With long-term care awareness month in full throttle, Genworth Financial, Richmond, Va., is getting a read on what most concerns consumers when they think of their possible long-term care needs.
The study, “Our Family, Our Future: The Heart of Long Term Care Planning,” conducted an online survey of 2,151 U.S. adults 18 and over.
Overwhelmingly, respondents said that their greatest fear about a long-term illness was being a burden on family members. A total of 53 percent offered this response, over double the number of the 26 percent of participants who expressed fear of ending up in a nursing home. Ten percent answered that depleting savings was their greatest concern and 11 percent responded that they feared death.
When examined further, the top fear of being a financial burden is driven by concern over uninsured medical expenses. This was the top financial worry among men and women age 55+. The top fear over disabling diseases was Alzheimer’s.
If the fear is present, action is not, according to the study’s findings. “While two-thirds of people will actually need some long term care, such as home care, assisted living, or nursing home care, after they reach age 65, only 35% of people believe they will need such care,” according to the study.

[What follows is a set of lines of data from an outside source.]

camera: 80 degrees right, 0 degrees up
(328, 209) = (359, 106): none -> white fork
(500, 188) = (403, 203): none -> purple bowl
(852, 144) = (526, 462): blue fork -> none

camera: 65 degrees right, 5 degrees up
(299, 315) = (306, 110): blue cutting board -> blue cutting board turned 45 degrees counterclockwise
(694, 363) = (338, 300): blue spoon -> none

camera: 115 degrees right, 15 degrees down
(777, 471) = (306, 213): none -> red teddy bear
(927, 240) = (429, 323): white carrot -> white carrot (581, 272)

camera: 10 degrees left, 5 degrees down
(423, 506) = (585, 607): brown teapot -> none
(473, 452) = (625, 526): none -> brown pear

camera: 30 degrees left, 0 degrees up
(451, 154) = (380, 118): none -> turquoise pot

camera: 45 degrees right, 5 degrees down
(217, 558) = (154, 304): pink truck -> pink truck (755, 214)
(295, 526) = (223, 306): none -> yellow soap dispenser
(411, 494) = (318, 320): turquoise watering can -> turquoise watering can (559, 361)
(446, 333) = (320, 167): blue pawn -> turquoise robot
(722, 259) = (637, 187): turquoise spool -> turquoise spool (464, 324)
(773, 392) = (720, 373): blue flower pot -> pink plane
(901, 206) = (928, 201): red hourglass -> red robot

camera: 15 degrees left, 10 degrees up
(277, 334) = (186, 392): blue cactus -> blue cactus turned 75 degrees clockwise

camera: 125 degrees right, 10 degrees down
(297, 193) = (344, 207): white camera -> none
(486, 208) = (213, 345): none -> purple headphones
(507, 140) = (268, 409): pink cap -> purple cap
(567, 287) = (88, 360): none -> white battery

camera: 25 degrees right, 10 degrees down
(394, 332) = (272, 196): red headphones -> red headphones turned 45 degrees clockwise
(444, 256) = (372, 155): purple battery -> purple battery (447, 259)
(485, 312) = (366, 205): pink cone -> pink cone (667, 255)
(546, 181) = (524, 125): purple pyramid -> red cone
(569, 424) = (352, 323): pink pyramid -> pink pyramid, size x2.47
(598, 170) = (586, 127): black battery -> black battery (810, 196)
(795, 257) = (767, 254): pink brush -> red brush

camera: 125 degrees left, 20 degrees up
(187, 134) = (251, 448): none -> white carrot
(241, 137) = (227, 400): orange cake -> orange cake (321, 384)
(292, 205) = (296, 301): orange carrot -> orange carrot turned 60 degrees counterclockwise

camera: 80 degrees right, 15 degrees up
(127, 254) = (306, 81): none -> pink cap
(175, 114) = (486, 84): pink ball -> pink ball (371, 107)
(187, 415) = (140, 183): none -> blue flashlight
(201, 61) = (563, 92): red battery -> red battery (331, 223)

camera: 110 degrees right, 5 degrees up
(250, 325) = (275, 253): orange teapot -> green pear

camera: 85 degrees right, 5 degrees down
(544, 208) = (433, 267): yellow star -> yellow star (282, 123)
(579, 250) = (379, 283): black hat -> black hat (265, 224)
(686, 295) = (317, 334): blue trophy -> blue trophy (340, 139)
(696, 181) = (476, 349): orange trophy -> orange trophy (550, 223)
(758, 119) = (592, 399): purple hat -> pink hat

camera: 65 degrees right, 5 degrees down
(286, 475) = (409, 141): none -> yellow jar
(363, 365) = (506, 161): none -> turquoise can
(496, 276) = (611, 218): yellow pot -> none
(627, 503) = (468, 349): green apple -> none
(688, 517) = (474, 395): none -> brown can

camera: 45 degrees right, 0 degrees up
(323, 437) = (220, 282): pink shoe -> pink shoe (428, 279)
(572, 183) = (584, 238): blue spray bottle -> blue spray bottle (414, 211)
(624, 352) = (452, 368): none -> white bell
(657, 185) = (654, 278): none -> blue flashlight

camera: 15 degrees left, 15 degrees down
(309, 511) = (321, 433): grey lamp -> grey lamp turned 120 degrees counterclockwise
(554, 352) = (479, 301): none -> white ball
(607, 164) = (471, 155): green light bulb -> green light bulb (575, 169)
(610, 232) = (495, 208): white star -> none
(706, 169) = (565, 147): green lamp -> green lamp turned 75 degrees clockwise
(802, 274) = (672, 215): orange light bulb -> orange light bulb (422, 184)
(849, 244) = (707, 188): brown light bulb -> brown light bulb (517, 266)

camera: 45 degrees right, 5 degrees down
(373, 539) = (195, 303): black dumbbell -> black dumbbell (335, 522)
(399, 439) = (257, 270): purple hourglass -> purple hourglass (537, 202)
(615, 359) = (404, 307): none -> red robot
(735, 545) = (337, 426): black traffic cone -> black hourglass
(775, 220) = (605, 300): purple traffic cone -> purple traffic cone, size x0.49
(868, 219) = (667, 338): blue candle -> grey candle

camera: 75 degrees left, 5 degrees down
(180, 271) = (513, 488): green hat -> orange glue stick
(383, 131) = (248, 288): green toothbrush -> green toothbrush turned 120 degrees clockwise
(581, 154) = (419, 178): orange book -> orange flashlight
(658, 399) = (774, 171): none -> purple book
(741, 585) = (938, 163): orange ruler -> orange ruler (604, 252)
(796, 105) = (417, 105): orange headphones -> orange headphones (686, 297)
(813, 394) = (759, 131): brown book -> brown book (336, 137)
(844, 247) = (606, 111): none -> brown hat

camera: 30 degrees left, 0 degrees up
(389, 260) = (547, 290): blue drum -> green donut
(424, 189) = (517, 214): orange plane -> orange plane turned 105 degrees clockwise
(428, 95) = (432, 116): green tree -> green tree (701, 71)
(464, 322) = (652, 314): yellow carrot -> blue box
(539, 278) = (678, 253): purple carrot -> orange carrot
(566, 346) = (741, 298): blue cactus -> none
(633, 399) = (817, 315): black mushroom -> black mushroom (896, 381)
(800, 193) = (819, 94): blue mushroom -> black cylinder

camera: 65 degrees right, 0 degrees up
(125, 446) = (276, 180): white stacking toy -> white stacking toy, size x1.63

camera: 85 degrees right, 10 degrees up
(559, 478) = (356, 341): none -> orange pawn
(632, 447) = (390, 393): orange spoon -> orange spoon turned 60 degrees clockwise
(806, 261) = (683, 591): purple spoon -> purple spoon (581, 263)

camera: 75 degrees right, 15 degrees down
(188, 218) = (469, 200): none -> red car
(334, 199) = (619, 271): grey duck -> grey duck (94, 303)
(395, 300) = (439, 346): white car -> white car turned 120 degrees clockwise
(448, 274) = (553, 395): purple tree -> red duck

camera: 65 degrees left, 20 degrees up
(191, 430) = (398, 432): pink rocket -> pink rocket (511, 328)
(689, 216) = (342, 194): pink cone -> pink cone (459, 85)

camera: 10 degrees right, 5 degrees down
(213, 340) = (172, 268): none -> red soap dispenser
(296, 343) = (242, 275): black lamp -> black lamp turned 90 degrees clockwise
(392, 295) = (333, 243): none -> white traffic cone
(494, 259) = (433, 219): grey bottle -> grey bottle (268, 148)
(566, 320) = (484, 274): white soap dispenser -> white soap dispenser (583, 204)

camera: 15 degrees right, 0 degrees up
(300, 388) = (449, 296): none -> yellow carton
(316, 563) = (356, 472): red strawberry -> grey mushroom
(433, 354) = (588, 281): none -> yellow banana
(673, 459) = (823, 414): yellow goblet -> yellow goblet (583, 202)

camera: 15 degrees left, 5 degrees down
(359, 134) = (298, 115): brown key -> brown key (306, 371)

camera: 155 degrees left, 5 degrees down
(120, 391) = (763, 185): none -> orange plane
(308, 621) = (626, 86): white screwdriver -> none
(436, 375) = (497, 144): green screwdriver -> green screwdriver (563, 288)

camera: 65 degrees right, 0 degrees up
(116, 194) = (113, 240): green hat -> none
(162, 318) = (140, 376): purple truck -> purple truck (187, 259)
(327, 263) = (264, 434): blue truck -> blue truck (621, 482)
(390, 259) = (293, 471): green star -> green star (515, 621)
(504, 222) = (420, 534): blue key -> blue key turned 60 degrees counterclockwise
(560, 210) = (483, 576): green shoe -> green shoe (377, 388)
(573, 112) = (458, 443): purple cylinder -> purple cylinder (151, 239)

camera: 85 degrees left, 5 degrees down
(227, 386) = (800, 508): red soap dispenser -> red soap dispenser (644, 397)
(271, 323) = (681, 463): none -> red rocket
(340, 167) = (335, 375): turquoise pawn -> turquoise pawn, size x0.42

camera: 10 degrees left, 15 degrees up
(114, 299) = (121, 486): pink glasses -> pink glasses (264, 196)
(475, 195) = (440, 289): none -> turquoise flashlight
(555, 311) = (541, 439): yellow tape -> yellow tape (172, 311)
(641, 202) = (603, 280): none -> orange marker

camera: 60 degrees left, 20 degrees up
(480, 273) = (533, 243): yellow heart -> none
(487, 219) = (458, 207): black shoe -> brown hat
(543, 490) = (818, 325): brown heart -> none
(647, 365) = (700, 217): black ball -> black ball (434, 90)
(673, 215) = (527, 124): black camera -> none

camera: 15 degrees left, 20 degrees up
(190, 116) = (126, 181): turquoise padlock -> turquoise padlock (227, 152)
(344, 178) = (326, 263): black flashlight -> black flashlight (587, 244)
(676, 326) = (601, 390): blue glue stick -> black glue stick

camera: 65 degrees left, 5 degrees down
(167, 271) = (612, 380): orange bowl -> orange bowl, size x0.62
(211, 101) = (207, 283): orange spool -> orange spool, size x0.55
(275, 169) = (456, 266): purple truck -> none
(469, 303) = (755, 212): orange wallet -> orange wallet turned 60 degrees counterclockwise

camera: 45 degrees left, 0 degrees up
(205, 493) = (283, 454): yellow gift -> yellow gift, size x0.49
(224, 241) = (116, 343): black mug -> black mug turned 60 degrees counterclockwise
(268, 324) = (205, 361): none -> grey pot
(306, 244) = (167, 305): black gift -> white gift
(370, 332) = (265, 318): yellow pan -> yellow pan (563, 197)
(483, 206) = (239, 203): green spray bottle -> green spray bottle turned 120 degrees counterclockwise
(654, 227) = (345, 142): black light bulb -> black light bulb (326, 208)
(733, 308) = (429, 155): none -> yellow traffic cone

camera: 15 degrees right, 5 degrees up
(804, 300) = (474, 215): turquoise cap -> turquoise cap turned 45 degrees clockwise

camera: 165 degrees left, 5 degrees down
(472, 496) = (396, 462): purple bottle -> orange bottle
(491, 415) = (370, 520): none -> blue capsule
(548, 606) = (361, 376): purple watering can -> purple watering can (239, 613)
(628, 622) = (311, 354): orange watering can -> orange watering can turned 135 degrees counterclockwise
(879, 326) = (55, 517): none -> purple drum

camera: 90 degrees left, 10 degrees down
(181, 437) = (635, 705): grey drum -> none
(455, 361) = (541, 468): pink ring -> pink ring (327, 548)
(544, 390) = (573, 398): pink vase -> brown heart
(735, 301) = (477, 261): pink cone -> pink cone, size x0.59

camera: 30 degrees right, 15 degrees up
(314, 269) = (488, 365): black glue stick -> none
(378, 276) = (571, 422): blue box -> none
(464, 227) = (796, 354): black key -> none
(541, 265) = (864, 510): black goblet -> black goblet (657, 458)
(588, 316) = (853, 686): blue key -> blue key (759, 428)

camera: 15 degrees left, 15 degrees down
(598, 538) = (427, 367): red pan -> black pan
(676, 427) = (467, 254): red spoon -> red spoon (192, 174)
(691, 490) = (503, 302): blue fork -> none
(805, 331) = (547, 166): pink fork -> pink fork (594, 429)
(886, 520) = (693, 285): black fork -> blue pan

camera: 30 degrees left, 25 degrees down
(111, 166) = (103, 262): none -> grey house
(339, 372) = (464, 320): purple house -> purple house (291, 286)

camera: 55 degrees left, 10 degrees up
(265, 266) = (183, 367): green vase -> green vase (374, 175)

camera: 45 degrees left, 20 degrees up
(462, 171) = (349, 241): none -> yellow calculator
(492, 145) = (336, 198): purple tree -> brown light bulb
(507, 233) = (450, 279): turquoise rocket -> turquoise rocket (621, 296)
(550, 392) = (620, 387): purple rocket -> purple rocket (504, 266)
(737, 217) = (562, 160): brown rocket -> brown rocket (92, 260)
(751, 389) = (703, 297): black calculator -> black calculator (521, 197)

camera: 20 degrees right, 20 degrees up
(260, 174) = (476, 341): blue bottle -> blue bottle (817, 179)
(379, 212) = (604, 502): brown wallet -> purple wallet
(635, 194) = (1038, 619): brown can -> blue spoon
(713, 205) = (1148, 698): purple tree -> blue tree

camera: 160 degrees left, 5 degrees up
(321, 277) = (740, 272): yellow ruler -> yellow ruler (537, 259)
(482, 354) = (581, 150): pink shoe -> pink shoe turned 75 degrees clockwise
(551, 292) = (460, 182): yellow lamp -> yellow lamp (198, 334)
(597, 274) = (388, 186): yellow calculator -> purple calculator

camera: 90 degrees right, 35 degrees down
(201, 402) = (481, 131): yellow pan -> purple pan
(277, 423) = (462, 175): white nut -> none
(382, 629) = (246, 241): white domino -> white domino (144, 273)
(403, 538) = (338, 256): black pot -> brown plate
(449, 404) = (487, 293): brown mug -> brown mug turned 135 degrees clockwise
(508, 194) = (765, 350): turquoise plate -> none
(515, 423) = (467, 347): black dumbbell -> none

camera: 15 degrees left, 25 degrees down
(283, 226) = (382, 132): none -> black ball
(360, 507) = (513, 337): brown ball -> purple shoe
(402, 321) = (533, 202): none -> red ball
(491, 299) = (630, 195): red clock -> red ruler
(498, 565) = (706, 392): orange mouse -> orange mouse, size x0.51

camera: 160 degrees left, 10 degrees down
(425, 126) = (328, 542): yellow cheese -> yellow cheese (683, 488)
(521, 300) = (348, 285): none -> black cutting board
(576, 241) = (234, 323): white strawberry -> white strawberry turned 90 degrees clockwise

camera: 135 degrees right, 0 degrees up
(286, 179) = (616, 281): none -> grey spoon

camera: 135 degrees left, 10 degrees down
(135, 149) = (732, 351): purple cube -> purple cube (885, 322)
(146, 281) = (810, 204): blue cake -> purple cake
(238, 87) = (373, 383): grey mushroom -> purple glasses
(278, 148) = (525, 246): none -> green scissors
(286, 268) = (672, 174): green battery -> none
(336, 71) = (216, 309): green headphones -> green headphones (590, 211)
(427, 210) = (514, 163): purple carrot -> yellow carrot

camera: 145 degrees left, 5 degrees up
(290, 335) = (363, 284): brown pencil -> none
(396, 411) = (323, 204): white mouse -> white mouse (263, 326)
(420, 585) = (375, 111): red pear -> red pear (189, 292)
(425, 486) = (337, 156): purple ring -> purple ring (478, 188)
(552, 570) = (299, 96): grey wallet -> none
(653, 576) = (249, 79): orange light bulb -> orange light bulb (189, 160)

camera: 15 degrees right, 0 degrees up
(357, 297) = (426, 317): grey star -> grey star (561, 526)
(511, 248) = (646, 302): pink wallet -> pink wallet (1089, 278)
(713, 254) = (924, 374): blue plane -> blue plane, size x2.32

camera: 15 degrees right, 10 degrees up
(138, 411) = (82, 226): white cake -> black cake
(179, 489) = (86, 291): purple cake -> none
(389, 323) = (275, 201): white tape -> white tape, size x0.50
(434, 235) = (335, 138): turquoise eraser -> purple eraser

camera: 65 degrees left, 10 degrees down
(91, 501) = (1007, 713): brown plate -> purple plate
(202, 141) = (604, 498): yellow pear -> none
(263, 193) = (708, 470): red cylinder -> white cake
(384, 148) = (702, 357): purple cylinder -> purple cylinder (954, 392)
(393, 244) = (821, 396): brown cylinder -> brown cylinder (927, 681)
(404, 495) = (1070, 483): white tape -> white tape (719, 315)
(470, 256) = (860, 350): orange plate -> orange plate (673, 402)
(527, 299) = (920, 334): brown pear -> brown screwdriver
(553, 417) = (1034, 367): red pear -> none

And, according to the Genworth study, families are not talking in depth about long-term care needs as evidenced by the fact that 91 percent of all Americans have not discussed all three key long term care topics with their spouses; 92% have not discussed all three key long term care topics with their adult children; and 94% have not discussed all three key long term care topics with their parents. Those topics are: what long-term care options are most preferred; the potential roles and responsibilities of different family members for managed care; and, how long-term care will be paid for if required.
Other questions reaffirm the disconnect between known need and action. Genworth found that 78 percent of men and women would find it helpful to talk to a financial professional about long-term care planning while only 16 percent have had this conversation with a financial professional.
So, why is there such a lack of action? The study suggests that discomfort may be the biggest barrier. It found that “Fifty-nine percent (59%) are uncomfortable raising the topic while 49% believe their families would be uncomfortable talking about it. People also cite not knowing how to start the conversation (46%) and believing they will never need long term care as other major reasons (43%).”